> 本文抜粋:
2006年11月09日 | ART / CULTURE
ダリ回顧展が来年の1月4日まで上野の森美術館で開催されています。青森県内ではTVCMはやってないようですが、八戸市美術館で入手した「私はダリ?」のチラシをみて以来、何とかして行けないかと画策中。(…どうするか)

夏休みに青森、浪岡、弘前、八戸と美術館巡りをしたのですが、そこでみてきたシャガール、棟方志功、常田健(ついでに太宰治)らは第二次大戦中から戦後にかけて活動を続けた同時代人なんだなと漠然と感じていました。いわゆる二十世紀の巨匠。

今回のダリも同じくらいかなと思って調べてみたのですが(下表)、こうやって比べてみると二十世紀の巨匠と言っても宮沢賢治までは十九世紀生まれ、ダリや志功、太宰は二十世紀生まれ(明治)で一回りかそれ以上違うということがわかってきました。【】内に1945年8月における年齢を書き出してみましたが、作者と時代背景、生み出した芸術などを理解する一助になるでしょうか。
単純に誰と誰が同じ年代なんだと気がつくだけでも個人的には面白い。
チャップリンとヒトラーは有名ですね(誕生日も4日しか違わない)。

二十世紀後半のプレスリー、ビートルズ以降は、巨匠と呼ばれる傑出した存在が生まれにくく、表現者(アーティスト)にとってオリジナルの創出が難しい時代に入ったのかもしれません。

> データ抜粋:
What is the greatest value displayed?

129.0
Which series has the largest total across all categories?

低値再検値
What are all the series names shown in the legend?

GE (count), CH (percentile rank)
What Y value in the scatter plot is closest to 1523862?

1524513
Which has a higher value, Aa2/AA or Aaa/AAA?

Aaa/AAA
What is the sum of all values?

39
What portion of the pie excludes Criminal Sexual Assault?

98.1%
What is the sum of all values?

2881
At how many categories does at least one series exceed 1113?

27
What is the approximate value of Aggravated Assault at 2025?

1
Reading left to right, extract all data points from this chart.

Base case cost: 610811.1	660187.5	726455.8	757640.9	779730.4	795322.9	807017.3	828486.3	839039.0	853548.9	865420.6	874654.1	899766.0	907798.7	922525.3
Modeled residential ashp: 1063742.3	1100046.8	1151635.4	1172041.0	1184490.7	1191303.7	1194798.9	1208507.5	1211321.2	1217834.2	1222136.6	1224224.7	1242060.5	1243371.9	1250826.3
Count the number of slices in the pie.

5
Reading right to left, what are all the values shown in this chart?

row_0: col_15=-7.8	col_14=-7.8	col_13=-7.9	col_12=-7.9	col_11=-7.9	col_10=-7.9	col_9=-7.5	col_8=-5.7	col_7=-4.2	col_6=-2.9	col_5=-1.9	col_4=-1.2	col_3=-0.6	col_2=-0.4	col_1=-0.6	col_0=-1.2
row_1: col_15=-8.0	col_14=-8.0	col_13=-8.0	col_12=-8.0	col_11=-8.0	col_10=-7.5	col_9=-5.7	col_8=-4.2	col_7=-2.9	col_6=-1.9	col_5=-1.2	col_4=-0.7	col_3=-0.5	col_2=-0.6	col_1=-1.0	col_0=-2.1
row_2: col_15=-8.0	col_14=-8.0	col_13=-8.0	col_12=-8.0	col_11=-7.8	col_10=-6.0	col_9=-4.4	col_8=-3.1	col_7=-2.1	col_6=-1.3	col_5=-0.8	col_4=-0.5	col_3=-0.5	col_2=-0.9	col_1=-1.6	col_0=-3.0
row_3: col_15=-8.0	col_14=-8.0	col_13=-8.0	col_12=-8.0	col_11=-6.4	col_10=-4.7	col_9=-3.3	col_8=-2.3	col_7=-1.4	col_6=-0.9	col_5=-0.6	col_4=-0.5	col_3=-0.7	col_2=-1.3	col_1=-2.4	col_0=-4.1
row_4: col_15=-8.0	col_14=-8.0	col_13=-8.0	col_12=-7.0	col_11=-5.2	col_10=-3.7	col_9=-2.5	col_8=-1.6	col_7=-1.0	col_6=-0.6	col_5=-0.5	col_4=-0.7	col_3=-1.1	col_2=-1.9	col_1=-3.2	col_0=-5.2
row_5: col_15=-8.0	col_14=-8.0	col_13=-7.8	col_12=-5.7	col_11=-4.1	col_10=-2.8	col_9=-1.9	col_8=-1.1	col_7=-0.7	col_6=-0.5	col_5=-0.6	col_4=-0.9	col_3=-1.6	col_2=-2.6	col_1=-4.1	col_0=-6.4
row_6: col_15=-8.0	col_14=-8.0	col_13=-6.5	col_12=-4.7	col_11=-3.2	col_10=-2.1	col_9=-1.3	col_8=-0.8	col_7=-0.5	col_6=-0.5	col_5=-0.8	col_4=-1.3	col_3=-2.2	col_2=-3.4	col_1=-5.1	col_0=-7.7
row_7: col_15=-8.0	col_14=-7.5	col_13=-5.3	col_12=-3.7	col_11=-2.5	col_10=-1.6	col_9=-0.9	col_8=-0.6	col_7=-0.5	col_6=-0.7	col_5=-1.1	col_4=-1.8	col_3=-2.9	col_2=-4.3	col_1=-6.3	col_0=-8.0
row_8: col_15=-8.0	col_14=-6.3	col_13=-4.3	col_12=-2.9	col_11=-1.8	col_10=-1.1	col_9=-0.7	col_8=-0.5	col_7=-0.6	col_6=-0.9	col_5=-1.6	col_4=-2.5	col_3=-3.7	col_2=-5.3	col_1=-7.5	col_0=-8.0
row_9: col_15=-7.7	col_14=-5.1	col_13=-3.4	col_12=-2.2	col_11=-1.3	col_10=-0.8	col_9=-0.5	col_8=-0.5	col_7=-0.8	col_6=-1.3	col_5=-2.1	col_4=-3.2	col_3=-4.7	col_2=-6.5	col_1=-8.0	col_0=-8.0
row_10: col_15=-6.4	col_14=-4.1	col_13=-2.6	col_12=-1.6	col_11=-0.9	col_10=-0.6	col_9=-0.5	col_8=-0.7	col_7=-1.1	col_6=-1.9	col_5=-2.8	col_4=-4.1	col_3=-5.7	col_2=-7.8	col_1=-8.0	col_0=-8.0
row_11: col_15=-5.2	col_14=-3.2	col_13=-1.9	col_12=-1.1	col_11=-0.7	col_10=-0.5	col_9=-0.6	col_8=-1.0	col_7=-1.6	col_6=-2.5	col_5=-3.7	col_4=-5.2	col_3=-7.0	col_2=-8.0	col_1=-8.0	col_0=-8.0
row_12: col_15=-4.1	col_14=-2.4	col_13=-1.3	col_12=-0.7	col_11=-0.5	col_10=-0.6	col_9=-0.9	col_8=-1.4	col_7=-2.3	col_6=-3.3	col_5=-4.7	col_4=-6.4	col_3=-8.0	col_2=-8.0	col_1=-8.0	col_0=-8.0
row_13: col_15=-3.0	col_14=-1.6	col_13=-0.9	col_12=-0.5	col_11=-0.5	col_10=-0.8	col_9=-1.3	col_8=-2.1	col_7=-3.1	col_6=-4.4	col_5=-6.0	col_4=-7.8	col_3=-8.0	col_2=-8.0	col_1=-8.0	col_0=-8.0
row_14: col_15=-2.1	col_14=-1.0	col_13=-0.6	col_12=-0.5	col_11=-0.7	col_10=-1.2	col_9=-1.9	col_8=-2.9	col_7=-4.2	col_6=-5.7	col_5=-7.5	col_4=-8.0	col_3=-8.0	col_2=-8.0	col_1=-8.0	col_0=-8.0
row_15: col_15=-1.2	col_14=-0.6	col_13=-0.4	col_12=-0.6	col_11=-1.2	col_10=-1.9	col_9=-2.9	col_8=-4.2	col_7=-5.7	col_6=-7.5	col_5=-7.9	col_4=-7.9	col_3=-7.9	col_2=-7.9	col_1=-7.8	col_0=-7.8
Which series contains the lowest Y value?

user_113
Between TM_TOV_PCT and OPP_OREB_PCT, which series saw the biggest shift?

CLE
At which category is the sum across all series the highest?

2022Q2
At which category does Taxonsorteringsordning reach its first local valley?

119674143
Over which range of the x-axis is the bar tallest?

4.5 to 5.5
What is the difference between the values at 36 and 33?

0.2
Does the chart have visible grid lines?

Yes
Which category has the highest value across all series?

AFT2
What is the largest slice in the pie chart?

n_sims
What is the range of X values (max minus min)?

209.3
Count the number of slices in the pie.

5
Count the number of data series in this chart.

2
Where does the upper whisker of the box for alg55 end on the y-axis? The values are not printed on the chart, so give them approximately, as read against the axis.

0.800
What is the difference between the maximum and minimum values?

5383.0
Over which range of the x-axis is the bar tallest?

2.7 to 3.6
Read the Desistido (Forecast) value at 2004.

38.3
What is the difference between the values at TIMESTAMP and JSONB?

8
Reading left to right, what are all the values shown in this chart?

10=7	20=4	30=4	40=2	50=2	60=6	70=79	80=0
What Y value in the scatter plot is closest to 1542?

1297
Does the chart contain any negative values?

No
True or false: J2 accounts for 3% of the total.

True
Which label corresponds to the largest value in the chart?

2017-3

> 課題:
ダリ回顧展についての本文から、「2006年11月09日 | ART / CULTURE」で始まり「代に入ったのかもしれません。」で終わる部分を書き直してください。その際、「シャガール」を「ピカソ」に差し替えてください。

> 実行結果:
2006年11月09日 | ART / CULTURE
ダリ回顧展が来年の1月4日まで上野の森美術館で開催されています。青森県内ではTVCMはやってないようですが、八戸市美術館で入手した「私はダリ?」のチラシをみて以来、何とかして行けないかと画策中。(…どうするか)

夏休みに青森、浪岡、弘前、八戸と美術館巡りをしたのですが、そこでみてきたピカソ、棟方志功、常田健(ついでに太宰治)らは第二次大戦中から戦後にかけて活動を続けた同時代人なんだなと漠然と感じていました。いわゆる二十世紀の巨匠。

今回のダリも同じくらいかなと思って調べてみたのですが(下表)、こうやって比べてみると二十世紀の巨匠と言っても宮沢賢治までは十九世紀生まれ、ダリや志功、太宰は二十世紀生まれ(明治)で一回りかそれ以上違うということがわかってきました。【】内に1945年8月における年齢を書き出してみましたが、作者と時代背景、生み出した芸術などを理解する一助になるでしょうか。
単純に誰と誰が同じ年代なんだと気がつくだけでも個人的には面白い。
チャップリンとヒトラーは有名ですね(誕生日も4日しか違わない)。

二十世紀後半のプレスリー、ビートルズ以降は、巨匠と呼ばれる傑出した存在が生まれにくく、表現者(アーティスト)にとってオリジナルの創出が難しい時代に入ったのかもしれません。